Matthäus 5, 23-26
23 Wenn du nun deine Opfergabe zum Altar bringst und dir dort einfällt, dass dein Bruder etwas gegen dich hat, 24 dann lass deine Gabe dort vor dem Altar liegen und geh, versöhne dich zuerst mit deinem Bruder; dann komm und bring deine Gabe dar.
25 Verständige dich mit deinem Gegner in einem Rechtsstreit unverzüglich, solange du mit ihm unterwegs bist, damit er dich nicht dem Richter übergibt und der Richter dem Gerichtsdiener und man dich ins Gefängnis wirft. 26 Amen, ich sage dir: Du wirst von dort nicht herauskommen, bis du den letzten Heller bezahlt hast.
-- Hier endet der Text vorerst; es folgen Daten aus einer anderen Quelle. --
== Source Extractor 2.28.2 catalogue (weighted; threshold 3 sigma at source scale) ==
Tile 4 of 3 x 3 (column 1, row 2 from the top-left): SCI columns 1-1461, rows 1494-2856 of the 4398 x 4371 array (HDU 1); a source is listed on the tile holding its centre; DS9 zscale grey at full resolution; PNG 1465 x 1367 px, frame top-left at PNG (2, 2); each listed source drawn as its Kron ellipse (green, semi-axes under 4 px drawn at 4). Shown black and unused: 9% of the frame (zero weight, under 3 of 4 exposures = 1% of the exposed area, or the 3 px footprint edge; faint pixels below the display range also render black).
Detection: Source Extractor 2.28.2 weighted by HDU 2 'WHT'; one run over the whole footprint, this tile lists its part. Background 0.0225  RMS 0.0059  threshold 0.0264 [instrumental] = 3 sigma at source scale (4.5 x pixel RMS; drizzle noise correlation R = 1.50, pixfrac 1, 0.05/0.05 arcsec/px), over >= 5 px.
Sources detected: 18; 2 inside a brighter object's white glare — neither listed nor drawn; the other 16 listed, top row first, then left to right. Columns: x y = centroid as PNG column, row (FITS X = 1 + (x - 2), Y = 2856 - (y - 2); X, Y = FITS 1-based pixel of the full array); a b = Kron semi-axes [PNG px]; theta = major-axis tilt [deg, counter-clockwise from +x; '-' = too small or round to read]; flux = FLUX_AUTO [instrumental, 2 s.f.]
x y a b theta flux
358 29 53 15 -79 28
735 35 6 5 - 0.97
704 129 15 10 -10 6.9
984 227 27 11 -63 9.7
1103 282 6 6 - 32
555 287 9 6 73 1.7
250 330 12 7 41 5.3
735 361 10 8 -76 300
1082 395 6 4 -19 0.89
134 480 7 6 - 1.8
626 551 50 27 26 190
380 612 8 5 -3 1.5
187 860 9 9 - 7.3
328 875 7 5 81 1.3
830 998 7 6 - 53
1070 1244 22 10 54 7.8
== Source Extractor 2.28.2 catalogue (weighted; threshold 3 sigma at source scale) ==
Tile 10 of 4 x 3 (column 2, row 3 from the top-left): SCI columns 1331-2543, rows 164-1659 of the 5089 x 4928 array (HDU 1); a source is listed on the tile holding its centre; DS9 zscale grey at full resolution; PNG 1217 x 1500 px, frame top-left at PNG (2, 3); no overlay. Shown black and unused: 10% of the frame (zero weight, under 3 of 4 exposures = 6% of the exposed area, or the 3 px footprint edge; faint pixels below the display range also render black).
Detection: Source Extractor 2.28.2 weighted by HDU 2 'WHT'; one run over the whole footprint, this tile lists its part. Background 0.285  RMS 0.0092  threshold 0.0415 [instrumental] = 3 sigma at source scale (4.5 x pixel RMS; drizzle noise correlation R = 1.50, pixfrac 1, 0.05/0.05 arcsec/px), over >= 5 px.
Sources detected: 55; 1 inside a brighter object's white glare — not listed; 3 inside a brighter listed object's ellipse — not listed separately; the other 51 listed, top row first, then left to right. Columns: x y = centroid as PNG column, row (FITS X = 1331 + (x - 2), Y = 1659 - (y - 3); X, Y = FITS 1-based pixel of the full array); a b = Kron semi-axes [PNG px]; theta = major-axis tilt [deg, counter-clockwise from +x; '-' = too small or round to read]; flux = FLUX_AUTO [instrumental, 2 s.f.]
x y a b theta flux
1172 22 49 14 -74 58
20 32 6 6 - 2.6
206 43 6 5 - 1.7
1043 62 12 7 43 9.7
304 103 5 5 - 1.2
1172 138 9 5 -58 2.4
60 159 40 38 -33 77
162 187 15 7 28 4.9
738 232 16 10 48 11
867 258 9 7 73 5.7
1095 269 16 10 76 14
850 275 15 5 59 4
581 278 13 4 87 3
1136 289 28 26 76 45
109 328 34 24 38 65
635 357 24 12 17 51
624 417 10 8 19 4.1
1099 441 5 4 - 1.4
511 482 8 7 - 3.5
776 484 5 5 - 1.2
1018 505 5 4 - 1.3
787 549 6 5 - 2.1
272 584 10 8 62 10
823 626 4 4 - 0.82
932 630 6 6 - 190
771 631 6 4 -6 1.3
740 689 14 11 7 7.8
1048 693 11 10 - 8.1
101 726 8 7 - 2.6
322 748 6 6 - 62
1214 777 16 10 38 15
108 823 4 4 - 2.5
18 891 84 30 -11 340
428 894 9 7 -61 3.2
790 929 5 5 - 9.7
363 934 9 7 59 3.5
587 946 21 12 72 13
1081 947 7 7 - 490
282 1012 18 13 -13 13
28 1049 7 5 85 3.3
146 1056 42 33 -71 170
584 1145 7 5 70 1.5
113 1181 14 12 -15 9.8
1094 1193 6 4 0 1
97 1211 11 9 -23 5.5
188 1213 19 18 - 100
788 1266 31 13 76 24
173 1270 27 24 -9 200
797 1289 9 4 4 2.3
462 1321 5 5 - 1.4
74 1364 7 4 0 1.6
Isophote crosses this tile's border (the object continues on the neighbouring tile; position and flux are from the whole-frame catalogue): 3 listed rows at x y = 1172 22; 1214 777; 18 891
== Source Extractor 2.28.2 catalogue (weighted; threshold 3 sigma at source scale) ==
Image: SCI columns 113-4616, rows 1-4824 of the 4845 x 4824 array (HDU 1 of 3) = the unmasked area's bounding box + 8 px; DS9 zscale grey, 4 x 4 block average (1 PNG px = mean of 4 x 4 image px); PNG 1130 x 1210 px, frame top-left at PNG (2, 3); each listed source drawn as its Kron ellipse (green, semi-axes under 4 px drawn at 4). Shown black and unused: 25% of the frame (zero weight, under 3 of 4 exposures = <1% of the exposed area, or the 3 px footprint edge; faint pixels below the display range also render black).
Jesus führt zwei Fallbeispiele an, welche die “Antithese” von V.21-22 in gewisser Weise illustrieren. Es geht jetzt allerdings nicht mehr in negativer Redeweise um das Vermeiden von Mord in Wort oder Tat, nicht um Beispiele, wie man sich vor Zorn oder Gewalt schützen kann, sondern mit positiver Blickrichtung um Versöhnung. Die Beispiele setzen also im Prinzip eine schon geschehene Übertretung des vorher genannten verschärften Gebotes voraus.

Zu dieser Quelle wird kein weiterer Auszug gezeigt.